Please rewrite all of the data below as a Markdown table with two columns, Row and Line, giving each non-blank line its own numbered row. Leave the pictures out of the table.

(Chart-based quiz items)

◆ ◆ ◆ ◆

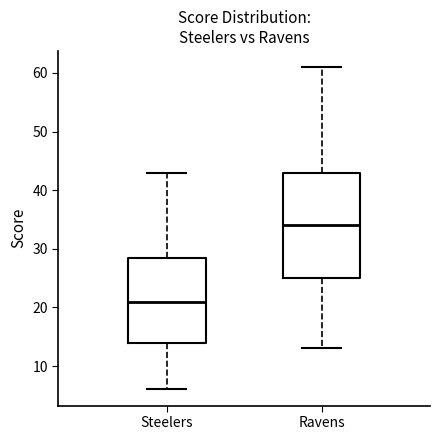

Which box's median line is the lowest?

Steelers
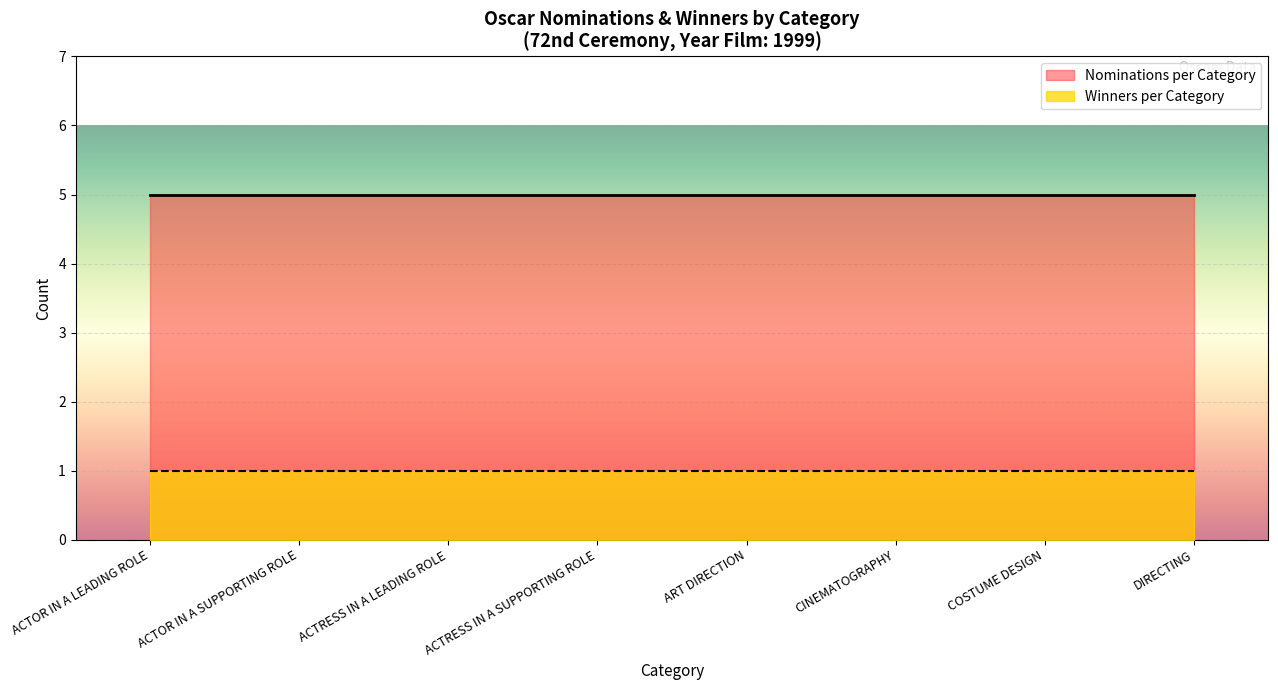

Which label corresponds to the largest value in the chart?

ACTOR IN A LEADING ROLE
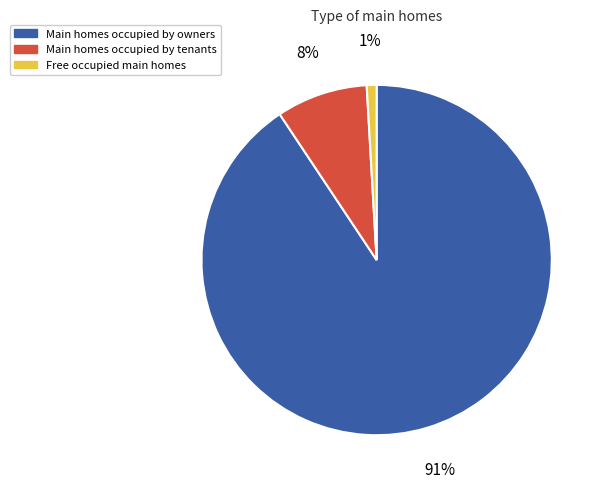

Which has a higher value, Main homes occupied by tenants or Main homes occupied by owners?

Main homes occupied by owners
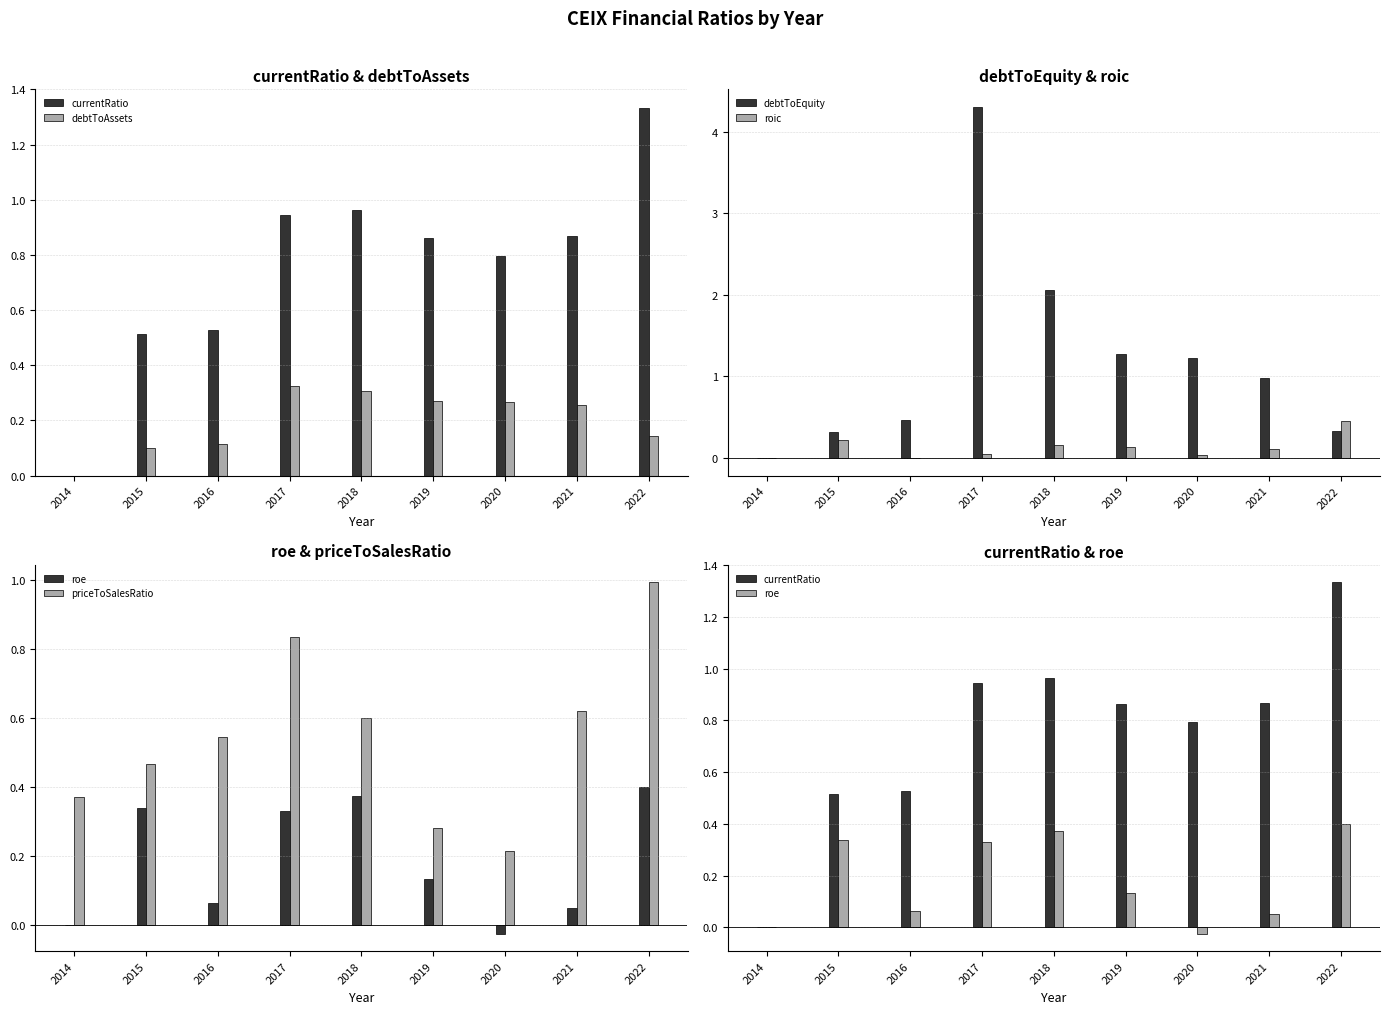

At which category is the sum across all series the highest?

2017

◆ ◆ ◆ ◆

## SOLUTION TO THE PROBLEM
| Row | Line |
|---|---|
| 1 | Which box's median line is the lowest? |
| 2 | Steelers |
| 3 | Which label corresponds to the largest value in the chart? |
| 4 | ACTOR IN A LEADING ROLE |
| 5 | Which has a higher value, Main homes occupied by tenants or Main homes occupied by owners? |
| 6 | Main homes occupied by owners |
| 7 | At which category is the sum across all series the highest? |
| 8 | 2017 |